_PAGE EXCERPT_
****
Complex AWS ECS container version management with AWS Systems Manager Parameter Store

Published in

VRT Digital Products

7 min readJul 26, 2022

Combining docker versioning with AWS Parameter Store

Introduction

Version management of software in highly dynamic environments is often a challenge faced by many development teams. It is best practice to encode versions used in a configuration as code system, however this comes with the obvious drawback that your configuration as code needs to be actively maintained to remain up-to-date. If software versions change often, say for example multiple times per day, then this needs to be automated to be viable.

One approach is to do just that, have a continuous integration system that updates values in your configuration files whenever a new version is available. This will naturally result in many automated updates to your repository, which could cause race conditions, conflicts and potential loss of updates.

In this post we will investigate an alternative solution. Instead of storing the versions used directly in the configuration as code files, we will put in place a reference to an external source of truth that will hold the correct current version at all times. To be an effective alternative to the first proposed solution, updating and reading this external source of truth should be relatively easy. At VRT we implemented a system to store our current production/testing docker container image versions in the AWS Systems Manager Parameter Store and a Cloud Formation Custom Resource to extract this information when updating our Cloud Formation Stacks.
****
_QUESTIONS TO ANSWER_
A. Please reproduce the ECS version management article word for word, everything from "Version management of" down to "loss of updates.".
B. Proceed with the ECS version management article from the point where it stops.

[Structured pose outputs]
****
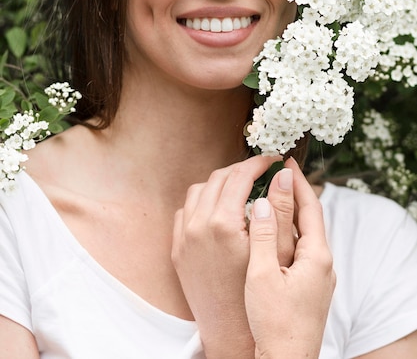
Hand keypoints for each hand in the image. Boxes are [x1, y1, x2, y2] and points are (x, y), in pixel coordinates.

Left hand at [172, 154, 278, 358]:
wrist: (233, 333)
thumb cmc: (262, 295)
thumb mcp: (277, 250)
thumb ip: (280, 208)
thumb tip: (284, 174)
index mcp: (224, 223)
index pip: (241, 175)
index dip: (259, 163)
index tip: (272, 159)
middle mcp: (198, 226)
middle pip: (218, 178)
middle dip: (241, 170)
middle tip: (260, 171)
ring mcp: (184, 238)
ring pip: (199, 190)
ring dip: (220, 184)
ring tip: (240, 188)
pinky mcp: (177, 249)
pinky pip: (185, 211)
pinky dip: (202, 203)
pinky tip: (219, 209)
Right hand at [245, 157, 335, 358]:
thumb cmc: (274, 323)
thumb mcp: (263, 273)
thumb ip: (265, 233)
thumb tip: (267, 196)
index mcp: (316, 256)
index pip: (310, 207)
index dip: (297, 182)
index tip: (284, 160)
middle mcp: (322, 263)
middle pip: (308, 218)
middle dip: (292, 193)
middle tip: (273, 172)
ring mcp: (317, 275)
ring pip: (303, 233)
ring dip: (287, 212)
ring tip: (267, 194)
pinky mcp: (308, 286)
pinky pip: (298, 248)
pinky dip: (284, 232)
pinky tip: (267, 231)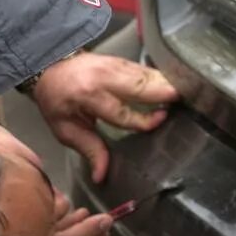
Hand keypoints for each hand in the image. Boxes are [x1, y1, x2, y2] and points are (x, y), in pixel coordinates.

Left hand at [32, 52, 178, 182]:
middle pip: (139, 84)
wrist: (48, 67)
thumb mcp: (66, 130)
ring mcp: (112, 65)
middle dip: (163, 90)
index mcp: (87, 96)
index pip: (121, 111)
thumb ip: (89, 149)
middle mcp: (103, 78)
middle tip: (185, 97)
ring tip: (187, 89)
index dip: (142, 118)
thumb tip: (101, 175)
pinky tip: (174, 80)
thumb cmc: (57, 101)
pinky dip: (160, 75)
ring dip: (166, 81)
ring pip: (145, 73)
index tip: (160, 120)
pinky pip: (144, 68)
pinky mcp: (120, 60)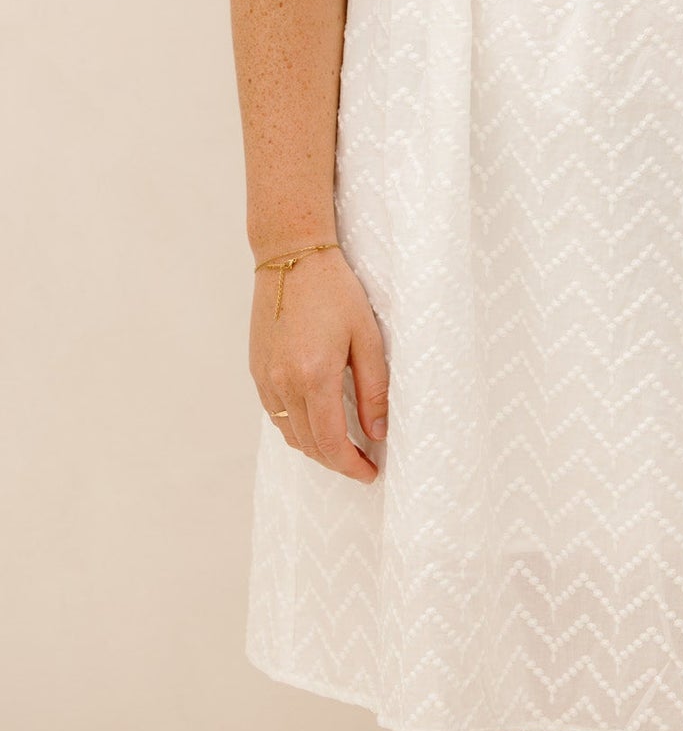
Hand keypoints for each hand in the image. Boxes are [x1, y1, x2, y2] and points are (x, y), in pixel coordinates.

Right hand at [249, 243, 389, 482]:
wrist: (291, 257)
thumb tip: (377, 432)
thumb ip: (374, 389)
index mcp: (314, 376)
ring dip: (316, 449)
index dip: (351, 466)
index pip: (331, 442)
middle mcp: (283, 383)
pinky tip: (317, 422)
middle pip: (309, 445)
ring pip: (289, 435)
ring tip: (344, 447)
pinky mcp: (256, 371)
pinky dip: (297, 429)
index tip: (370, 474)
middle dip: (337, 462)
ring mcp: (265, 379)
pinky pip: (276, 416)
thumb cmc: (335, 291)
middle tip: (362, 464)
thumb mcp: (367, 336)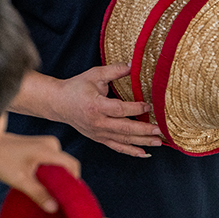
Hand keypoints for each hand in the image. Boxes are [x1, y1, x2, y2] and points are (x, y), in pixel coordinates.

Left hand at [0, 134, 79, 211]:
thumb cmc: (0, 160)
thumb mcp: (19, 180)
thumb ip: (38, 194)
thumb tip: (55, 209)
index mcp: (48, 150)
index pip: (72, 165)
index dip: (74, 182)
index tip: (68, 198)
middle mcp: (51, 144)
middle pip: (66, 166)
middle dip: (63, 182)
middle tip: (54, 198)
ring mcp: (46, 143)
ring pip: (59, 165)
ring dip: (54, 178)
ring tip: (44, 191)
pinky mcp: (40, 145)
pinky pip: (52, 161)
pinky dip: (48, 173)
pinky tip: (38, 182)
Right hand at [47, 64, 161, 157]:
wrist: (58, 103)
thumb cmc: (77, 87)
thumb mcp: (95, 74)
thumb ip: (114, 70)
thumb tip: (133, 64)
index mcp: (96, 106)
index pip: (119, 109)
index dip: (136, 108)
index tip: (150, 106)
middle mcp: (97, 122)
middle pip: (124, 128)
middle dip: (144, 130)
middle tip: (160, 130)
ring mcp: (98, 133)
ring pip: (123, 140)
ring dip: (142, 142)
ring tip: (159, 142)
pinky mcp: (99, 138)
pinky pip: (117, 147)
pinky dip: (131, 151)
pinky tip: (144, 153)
****
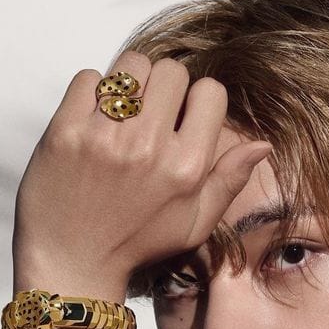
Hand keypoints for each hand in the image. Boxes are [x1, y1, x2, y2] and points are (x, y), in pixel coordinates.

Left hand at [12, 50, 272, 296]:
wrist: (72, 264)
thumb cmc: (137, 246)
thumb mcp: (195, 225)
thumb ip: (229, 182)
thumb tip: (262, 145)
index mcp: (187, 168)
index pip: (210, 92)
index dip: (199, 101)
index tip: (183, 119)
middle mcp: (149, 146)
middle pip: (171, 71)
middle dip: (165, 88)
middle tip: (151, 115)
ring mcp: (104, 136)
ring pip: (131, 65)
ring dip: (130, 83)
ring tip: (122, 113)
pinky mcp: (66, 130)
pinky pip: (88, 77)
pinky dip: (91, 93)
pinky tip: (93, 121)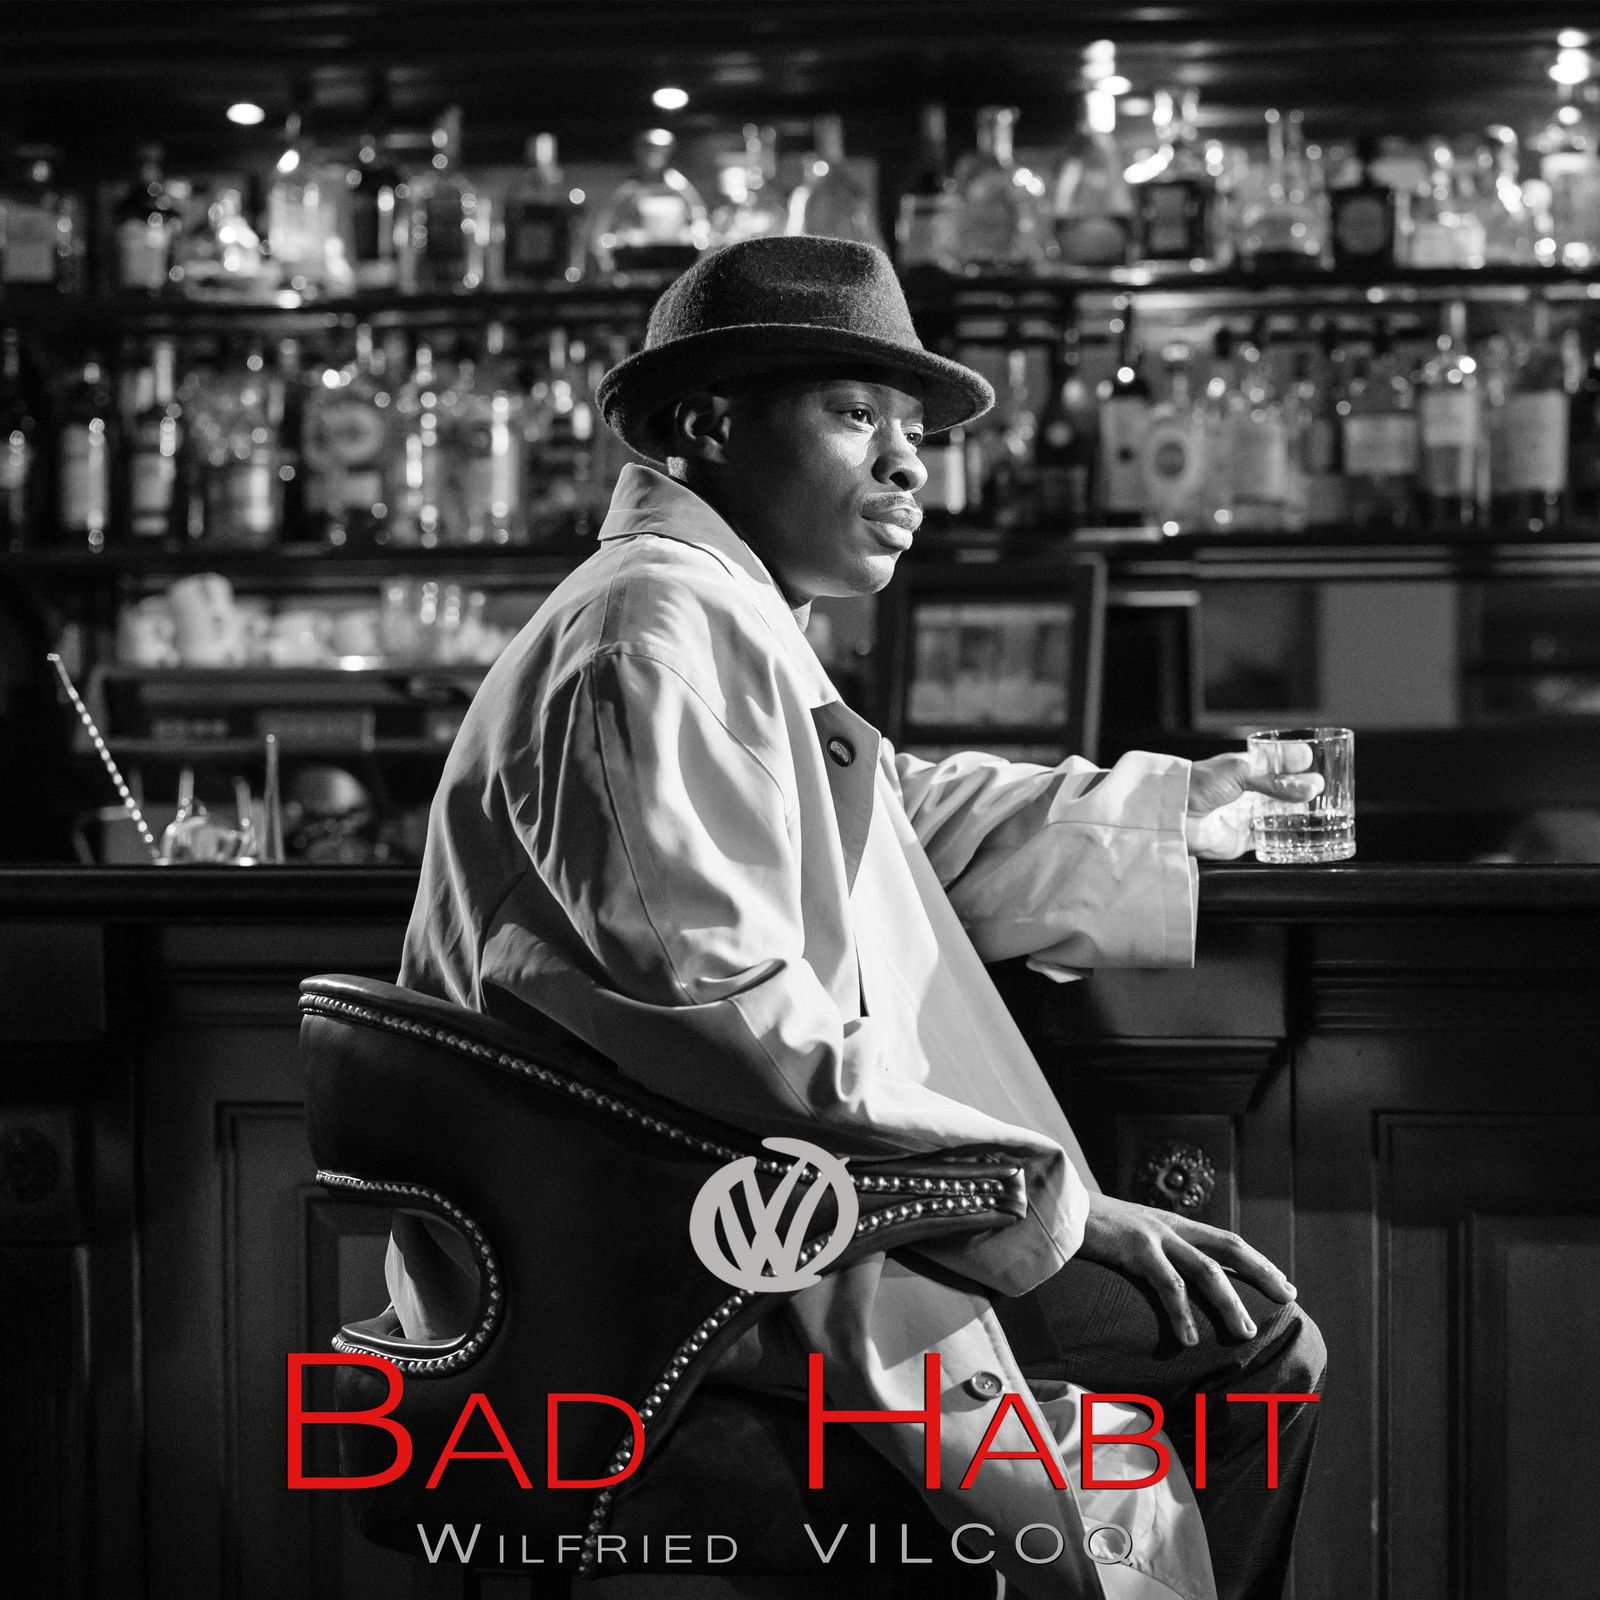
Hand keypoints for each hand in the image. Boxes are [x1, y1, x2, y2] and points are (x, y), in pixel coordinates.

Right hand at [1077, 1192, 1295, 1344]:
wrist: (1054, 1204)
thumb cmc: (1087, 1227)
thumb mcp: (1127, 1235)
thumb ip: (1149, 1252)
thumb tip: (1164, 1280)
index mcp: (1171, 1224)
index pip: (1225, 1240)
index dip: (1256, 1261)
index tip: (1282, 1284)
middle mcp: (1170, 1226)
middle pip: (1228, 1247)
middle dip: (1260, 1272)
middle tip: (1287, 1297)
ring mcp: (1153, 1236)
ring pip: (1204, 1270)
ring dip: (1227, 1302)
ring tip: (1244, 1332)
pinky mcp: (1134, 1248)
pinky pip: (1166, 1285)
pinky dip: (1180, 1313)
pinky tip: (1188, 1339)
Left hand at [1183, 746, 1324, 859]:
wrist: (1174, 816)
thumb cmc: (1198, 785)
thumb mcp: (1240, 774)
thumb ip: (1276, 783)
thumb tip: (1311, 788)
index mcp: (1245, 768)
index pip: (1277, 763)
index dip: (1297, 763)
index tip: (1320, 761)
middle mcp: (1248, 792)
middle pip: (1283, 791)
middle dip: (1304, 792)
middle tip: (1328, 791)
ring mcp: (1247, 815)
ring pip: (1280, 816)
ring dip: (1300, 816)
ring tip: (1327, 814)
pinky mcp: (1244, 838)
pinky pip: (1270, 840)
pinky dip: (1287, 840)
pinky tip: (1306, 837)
****
_ACTIVITY ANSWERS_
A.
Version management of software in highly dynamic environments is often a challenge faced by many development teams. It is best practice to encode versions used in a configuration as code system, however this comes with the obvious drawback that your configuration as code needs to be actively maintained to remain up-to-date. If software versions change often, say for example multiple times per day, then this needs to be automated to be viable.

One approach is to do just that, have a continuous integration system that updates values in your configuration files whenever a new version is available. This will naturally result in many automated updates to your repository, which could cause race conditions, conflicts and potential loss of updates.

B.
Docker Image Versioning

Before diving into the Parameter Store data extraction, I want to briefly touch upon how docker images are versioned. Each image stored in a container registry can be referenced in a multitude of ways. The easiest way is to use its tag. The tag can be found after the (last) colon in the full image string. For example the tag for the image myregistry:5000/group/image:version1.0 is version1.0. From the official docker documentation, a tag name must be valid ASCII and may contain lowercase and uppercase letters, digits, underscores, periods and dashes. A tag name may not start with a period or a dash and may contain a maximum of 128 characters. As you can see, this is still fairly open for your own organizational preferences. Most common however, a tag will be relatively short and indicate a linear versioning order in one way or another. Tags can be overwritten, but this is considered bad practice.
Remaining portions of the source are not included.